In spite of recent inroads from San Francisco, New York City has long settled into its identity as the most expensive metropolis in the country (and also one of the most expensive in the entire world). But recent data would indicate there are actually several U.S. cities where the housing market is even harsher. And where everyone has to pay for a car, to boot.
Mortgage data site HSH.com released a survey this week looking at the salaries needed to afford the median home sale price in cities across the country, and found that NYC was only the fifth (!) least affordable U.S. city by these metrics, behind San Francisco, San Diego, Los Angeles, and Boston. The most affordable cities on the list were Pittsburgh, Cleveland, Cincinnati, St. Louis, and Detroit.

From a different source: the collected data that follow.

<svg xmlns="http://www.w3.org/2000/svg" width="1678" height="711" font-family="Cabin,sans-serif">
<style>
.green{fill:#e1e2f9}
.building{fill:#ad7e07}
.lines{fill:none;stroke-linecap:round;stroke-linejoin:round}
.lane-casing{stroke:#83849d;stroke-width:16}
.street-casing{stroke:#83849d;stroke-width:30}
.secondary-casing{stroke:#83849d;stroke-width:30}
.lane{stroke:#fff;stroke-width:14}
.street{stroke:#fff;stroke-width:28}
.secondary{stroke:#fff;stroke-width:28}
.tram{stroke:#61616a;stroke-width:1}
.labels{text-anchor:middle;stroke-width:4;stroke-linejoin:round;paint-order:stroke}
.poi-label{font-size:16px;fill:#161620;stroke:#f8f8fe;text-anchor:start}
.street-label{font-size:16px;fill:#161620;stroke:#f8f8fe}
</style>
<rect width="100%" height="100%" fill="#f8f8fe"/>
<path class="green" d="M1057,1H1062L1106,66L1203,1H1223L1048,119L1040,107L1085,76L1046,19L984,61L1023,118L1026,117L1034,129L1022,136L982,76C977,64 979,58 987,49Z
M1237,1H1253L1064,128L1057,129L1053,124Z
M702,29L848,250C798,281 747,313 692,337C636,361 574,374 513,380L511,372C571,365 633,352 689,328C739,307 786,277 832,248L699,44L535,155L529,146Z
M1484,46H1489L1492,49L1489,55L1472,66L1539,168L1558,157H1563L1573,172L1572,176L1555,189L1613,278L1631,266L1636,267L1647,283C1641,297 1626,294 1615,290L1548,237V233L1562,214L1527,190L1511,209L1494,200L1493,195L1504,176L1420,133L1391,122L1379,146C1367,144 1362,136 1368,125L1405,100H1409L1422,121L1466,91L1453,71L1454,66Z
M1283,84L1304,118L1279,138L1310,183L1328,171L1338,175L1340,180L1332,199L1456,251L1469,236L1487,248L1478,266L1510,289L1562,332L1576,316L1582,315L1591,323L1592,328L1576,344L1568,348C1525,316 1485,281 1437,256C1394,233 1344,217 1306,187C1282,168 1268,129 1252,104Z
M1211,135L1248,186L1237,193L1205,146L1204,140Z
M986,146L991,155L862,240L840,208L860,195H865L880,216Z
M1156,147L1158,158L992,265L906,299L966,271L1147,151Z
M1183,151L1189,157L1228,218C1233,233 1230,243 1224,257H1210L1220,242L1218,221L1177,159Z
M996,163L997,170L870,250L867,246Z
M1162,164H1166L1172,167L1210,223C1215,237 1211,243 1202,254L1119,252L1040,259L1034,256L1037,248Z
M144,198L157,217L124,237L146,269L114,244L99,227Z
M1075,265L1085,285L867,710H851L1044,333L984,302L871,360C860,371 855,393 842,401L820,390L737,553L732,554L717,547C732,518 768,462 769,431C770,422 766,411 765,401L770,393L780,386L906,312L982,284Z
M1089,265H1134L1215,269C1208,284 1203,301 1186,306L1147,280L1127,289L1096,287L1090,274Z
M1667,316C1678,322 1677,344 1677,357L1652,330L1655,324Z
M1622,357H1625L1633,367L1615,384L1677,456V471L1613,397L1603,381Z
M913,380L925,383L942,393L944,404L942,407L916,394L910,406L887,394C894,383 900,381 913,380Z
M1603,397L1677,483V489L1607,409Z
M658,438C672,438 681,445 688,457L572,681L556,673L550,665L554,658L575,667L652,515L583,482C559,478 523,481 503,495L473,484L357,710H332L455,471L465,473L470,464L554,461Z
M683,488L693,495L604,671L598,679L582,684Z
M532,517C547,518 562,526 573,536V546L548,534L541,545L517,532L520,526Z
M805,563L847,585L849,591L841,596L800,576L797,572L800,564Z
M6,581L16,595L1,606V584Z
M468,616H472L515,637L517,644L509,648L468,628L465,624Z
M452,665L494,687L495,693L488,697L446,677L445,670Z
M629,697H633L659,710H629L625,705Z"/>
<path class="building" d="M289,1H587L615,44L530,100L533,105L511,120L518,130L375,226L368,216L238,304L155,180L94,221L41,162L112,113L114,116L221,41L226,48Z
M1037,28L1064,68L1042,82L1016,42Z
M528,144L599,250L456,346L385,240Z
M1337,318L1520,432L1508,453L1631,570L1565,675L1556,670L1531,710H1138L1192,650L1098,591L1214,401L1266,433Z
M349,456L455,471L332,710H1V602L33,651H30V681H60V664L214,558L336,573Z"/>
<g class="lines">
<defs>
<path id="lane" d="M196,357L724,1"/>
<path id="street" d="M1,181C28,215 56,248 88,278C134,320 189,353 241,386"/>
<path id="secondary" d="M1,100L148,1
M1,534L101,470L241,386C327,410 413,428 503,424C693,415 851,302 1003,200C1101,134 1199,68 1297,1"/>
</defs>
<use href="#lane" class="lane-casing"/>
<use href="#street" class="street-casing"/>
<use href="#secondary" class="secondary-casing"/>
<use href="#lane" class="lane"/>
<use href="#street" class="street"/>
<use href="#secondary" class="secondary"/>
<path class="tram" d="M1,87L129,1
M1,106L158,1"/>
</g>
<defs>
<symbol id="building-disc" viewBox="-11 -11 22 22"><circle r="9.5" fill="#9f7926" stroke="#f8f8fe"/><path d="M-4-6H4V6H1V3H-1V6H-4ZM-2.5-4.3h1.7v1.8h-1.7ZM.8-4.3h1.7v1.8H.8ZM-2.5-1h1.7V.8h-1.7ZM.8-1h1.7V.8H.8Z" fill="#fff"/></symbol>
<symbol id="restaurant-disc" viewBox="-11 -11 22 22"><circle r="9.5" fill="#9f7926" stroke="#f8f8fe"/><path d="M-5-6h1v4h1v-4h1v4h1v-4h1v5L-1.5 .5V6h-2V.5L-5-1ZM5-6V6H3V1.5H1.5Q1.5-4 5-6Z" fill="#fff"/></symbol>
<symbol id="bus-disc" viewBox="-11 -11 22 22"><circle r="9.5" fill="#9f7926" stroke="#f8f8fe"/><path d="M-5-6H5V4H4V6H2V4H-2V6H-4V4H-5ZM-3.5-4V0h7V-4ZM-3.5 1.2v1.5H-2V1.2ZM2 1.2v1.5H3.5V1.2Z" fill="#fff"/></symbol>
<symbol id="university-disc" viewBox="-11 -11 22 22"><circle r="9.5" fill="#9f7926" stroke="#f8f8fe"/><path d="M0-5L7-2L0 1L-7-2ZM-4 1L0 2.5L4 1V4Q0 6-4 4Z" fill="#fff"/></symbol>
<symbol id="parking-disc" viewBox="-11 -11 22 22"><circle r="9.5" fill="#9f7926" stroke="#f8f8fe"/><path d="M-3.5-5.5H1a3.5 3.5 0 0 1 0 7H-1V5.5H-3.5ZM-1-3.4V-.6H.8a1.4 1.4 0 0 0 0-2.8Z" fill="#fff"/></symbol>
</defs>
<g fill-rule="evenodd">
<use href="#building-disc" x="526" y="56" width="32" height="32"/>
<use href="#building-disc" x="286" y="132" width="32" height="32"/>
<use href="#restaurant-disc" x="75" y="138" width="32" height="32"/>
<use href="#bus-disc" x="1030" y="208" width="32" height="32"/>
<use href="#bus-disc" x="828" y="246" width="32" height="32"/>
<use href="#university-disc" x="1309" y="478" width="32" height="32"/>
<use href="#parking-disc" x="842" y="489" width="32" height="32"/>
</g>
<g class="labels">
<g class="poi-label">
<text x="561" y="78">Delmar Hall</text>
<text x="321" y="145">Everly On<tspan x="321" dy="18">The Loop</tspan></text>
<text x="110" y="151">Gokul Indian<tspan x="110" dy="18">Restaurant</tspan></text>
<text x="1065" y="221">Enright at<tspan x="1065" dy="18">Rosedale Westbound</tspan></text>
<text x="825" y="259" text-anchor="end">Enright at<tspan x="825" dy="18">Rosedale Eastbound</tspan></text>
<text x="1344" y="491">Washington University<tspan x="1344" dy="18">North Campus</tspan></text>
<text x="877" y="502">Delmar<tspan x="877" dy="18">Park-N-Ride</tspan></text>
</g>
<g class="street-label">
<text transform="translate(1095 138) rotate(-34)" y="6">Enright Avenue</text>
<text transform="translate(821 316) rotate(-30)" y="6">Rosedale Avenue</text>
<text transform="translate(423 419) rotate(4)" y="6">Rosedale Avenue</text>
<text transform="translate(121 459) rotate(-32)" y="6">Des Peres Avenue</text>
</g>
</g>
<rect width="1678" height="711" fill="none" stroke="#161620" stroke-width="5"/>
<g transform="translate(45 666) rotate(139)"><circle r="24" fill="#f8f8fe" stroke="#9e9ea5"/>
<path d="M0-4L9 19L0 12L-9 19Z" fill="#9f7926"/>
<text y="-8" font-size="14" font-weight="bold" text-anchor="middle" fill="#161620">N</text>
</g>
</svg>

Lest you have your world view utterly shaken up by this news, the outcome of the study has a lot to do with the way the data was collected.
The median sales prices were pulled from National Association of Realtors data, which groups things together by "NY Metro area," which includes cheaper places outside the city including parts of Long Island and New Jersey. (You can see the full breakdown of metro area definitions here.)
While this is true for other cities on the list, as well, HSH.com vice president Keith Gumbinger tells us via email, "I'm sure that a much narrower definition of geography would tend to lift the median price, perhaps substantially, as the influence of midtown Manhattan prices (and taxes, and insurance costs) would be more pronounced."
Additionally, Gumbinger points out that the NAR data looks strictly at homes that were actually sold (and not the prices of options that are sitting on the market), so may be subject to fluctuations if, for instance, more one-bedrooms happen to have sold versus townhouses in a given quarter. This also makes sense, in light of the widely-discussed "softening" at the top of New York's luxury market, where many of the city's highest-priced apartments are currently sitting un-sold.
In any case, not necessarily the time to call all your friends in L.A. or Boston to gloat about your comparatively dirt-cheap living situation here. "Regardless of the definition (and whether or not the NY metro is the most expensive or only almost the priciest), there is no doubt that homes are an expensive proposition in this area, and that people struggle to afford decent living spaces," Gumbinger says. "Perhaps the only saving grace is that as this is the median price, half the homes sold during the period were for smaller amounts, meaning that there are chances for these homes (even if the competition for those properties is probably quite severe)."
That, and that mortgage rates remain unbelivably low.